Joe Biden’s Infrastructure Bill – How Will It Impact The US Economy

    While there may have been a few bumps in the road, last week finally saw Congress pass a $1.2 trillion infrastructure bill, which has been at the forefront of Joe Biden’s Presidential campaign last year.

    This number was something of a compromise in the end, after initial pressure on more conservative Democrats (such as Krysten Sinema of Arizona and Joe Manchin of West Virginia) to meet the more progressive caucus near the $2 trillion mark.

    But how did the final Congress vote go, and what will the infrastructure bill mean for the US economy as a whole?

    A Look at the Infrastructure Bill and Congress Vote

    As you can imagine, the internal negotiations about the infrastructure bill were painstaking at times, but this should come as no surprise given that this will represent the largest investment of its type ever in the US.

    Ultimately, the final vote in Congress was 228-206, with the vast majority of Democrats and 13 Republicans agreeing to the $1.2 trillion bills and just six Republicans hedging against it.

    The passing of the bill will now head to Joe Biden’s desk to sign the law, which will come as something of a relief to a President who had witnessed continued delays and debate among Democrats throughout Friday.

    Make no mistake; this was a central pillar of Biden’s Presidential campaign, but while the initial legislation passed the Senate back in August, it stalled in the House as Democrats attempted to negotiate an additional $1.2 trillion economic package that’s tied to the infrastructure bill.

    But what will be included in the bill?
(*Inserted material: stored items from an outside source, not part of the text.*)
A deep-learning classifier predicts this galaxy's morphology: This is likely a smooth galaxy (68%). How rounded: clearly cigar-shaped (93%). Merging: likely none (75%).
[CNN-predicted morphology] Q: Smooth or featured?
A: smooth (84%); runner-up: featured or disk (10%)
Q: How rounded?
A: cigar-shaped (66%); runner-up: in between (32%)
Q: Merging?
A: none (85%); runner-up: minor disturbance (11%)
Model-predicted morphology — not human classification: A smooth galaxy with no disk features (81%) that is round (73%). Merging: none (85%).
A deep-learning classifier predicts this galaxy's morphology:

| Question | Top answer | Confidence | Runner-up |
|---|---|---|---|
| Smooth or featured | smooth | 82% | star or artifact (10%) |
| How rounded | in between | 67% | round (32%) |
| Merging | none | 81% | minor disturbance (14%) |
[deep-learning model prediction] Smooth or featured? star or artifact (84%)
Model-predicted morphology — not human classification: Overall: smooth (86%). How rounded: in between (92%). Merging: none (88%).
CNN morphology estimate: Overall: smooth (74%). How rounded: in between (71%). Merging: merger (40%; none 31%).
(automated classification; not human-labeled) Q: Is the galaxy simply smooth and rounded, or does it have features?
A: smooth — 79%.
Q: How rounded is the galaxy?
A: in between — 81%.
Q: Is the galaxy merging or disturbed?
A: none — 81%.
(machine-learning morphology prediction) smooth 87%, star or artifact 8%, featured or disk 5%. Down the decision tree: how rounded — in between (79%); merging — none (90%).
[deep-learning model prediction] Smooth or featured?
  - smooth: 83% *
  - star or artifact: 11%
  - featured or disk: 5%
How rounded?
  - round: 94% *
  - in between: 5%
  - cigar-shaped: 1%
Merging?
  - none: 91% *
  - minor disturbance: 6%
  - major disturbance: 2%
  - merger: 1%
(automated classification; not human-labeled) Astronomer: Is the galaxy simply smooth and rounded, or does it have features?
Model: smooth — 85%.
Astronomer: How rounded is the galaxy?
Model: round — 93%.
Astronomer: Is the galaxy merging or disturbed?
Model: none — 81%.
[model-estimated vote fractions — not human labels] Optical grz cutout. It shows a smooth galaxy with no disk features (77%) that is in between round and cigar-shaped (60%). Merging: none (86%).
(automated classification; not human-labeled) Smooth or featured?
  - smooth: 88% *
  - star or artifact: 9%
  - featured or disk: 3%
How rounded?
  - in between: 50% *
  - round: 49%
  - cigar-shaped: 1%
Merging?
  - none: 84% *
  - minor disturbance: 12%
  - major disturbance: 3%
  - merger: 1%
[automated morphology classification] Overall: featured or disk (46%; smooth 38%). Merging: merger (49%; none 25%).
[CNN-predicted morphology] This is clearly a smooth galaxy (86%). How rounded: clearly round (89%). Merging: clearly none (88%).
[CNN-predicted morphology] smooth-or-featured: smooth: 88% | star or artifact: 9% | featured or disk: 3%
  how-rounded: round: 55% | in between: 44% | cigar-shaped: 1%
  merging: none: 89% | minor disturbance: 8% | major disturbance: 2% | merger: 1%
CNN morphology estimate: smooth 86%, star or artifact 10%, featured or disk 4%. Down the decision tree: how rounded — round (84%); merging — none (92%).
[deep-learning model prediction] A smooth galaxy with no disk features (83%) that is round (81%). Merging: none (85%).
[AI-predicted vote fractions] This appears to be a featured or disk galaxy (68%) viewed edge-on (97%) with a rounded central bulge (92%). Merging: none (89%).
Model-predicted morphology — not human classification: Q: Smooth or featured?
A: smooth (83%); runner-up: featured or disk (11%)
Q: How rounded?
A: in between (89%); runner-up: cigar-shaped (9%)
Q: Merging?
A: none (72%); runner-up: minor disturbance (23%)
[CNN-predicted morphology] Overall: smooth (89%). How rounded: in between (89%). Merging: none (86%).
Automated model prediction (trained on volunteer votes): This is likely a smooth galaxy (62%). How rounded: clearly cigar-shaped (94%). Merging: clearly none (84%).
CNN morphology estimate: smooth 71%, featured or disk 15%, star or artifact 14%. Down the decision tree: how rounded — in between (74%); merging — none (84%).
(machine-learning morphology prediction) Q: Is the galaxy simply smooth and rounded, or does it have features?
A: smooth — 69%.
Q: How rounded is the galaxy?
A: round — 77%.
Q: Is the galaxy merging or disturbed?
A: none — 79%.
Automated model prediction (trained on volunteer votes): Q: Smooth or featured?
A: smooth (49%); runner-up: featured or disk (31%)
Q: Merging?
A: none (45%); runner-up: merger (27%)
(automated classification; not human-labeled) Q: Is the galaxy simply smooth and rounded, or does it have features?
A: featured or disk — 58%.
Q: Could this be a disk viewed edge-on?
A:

Well, the Congress-passed last week will provide $550 billion of new federal investments in America’s infrastructure over the course of the next five years, with much of this capital likely to be invested in bridges, roads, rail, mass transit airports, and waterways.

    In total, a $65 billion investment will immediately be made in improving the nation’s broadband infrastructure, while a further $7.5 billion would go towards building a nationwide network of plug-in electric vehicle traders as part of a broader automotive revolution.

    How Will This Impact the Economy and the Markets?

    From an economic perspective, there’s no doubt that an infrastructure investment that improves ports and airports will enhance America’s capacity for seamless international trade, modernizing the region’s import and export performance in the process.

    According to the most recent GDP data, it has arguably come at the ideal time, with China’s economy poised to supersede that of the US sooner than expected.

    More specifically, the latest reports show that the total US GDP fell by 2.3% through 2020 and against the backdrop of the coronavirus, while China’s grew by an impressive 2.3% during the same period.

    From an investor perspective, the passing of the bill will have had an immediate impact on those who trade forex, with the US dollar strengthening on the promise of near and medium-term economic growth.

    Similarly, the so-called “PAVE Infrastructure ETF” rallied immediately after the bill was passed, and despite a slight, subsequent decline, it has outperformed the prestigious S&P 500 and climbed by more than 35% this year.

    It undoubtedly offers an excellent way to gain exposure in the current climate, mainly as this trend shows no sign of abating any time soon.